Work on VCD is also going steady, we should be near feature-completion soon, so expect some form of pre-release in the next two weeks... Poke Hollow on #gentoo-vserver for more info.

Posted by Luca Longinotti on 22 Feb 2007 at 22:12
Categories: Longi, SysCP, PHP, Gentoo Comments



Greetings from 23C3

Yo! Greetings from the 23C3, the Chaos Computer Congress in Berlin.

Great talks and great people here, at the moment I'm attending a talk about JSON RPC (who knows, maybe that can/will be used someday to improve SysCP), and before that I attended a really great talk about backbone hacking. As you can see from this blog post, the wireless network works well (as does the wired one). :)

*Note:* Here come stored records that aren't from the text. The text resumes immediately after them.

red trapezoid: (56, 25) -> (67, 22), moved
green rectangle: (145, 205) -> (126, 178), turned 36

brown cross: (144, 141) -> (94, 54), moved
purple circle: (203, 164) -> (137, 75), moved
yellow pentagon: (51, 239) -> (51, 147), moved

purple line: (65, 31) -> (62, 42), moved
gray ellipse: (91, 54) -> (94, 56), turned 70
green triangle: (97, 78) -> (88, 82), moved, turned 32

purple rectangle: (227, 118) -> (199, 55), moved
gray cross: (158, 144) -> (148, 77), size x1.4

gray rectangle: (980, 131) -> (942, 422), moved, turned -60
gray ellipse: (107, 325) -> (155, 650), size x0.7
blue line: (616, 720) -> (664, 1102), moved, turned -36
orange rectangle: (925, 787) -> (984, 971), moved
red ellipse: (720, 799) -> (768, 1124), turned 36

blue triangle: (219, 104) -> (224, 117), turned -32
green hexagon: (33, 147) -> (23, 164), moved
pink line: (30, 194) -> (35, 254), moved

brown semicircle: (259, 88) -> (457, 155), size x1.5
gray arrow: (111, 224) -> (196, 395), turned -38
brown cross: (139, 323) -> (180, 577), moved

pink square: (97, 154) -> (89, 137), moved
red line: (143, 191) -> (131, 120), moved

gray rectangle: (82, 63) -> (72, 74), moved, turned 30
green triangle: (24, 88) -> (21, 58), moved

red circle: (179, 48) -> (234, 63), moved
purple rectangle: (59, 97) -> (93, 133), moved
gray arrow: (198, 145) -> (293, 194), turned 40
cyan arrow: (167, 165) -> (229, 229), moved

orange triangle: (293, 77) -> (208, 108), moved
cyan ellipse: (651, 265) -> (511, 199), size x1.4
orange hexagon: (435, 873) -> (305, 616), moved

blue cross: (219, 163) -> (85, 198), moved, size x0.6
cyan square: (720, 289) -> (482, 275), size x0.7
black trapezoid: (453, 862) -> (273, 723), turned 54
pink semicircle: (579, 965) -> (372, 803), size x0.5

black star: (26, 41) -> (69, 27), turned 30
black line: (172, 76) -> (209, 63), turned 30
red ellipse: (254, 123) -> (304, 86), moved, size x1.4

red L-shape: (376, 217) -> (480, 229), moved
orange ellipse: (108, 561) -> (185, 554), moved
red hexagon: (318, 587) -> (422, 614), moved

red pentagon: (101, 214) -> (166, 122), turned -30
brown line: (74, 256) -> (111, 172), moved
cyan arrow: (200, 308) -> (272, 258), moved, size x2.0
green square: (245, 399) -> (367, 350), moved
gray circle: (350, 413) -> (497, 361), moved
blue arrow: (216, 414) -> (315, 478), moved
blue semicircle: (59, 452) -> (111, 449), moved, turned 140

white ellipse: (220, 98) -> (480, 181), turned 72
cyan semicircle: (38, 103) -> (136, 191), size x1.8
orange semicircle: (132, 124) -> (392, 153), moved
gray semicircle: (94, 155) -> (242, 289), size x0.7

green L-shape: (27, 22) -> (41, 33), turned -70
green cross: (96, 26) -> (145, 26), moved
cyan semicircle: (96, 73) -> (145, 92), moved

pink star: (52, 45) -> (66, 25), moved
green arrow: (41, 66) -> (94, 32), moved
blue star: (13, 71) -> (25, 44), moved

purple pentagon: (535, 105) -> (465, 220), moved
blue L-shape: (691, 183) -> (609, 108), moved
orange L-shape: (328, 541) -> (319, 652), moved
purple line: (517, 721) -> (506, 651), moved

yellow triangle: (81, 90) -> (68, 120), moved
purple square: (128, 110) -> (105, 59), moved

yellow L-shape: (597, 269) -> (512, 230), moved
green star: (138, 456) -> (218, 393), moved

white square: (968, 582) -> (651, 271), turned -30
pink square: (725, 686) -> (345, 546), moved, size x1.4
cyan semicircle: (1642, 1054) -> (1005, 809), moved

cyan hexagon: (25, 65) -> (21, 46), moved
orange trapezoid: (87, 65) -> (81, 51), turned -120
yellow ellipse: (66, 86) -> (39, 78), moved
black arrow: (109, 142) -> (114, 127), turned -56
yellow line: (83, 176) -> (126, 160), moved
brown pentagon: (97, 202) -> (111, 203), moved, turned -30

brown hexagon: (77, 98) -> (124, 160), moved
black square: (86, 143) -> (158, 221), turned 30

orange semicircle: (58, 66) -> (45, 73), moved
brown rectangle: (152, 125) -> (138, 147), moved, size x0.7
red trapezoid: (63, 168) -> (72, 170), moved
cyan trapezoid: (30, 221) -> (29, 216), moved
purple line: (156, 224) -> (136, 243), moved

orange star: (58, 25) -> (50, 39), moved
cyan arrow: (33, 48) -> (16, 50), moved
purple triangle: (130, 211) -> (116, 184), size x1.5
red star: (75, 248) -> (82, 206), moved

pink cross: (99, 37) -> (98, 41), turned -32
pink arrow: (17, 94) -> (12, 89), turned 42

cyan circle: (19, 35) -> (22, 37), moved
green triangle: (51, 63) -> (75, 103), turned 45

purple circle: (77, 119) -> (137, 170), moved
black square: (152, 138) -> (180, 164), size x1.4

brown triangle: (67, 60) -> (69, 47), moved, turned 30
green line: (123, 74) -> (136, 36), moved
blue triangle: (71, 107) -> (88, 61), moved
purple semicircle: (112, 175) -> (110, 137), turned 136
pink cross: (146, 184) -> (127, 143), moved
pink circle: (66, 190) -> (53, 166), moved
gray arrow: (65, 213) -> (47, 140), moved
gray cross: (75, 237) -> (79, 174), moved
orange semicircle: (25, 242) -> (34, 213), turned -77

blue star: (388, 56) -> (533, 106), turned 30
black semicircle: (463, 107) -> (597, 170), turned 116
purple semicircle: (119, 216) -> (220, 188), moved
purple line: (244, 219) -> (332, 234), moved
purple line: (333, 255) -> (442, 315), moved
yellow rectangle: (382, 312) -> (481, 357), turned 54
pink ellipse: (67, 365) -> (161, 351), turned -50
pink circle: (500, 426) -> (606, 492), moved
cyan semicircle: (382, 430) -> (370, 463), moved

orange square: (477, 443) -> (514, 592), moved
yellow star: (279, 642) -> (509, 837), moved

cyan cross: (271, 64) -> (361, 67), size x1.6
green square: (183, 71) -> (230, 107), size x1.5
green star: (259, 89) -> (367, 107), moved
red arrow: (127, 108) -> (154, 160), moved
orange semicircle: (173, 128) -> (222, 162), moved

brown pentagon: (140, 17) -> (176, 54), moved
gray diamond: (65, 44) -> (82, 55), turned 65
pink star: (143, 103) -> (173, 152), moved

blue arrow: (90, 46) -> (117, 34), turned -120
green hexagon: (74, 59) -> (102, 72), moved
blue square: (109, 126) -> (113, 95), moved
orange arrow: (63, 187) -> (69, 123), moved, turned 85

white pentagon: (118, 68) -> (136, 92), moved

With regards to Gentoo devs, I've already seen and got to know hansmi, KillerFox and Pylon. I've also been told that mabi is around and hanno should be too (at least based on the fact he gave a Lightning Talk about XGL yesterday, which I sadly missed), we should really define a place to meet and get to know eachother... That goes for Gentoo and SysCP users too.
I myself can usually be found attending some talk or down in the Hackcenter (central position, at a round table). Have fun!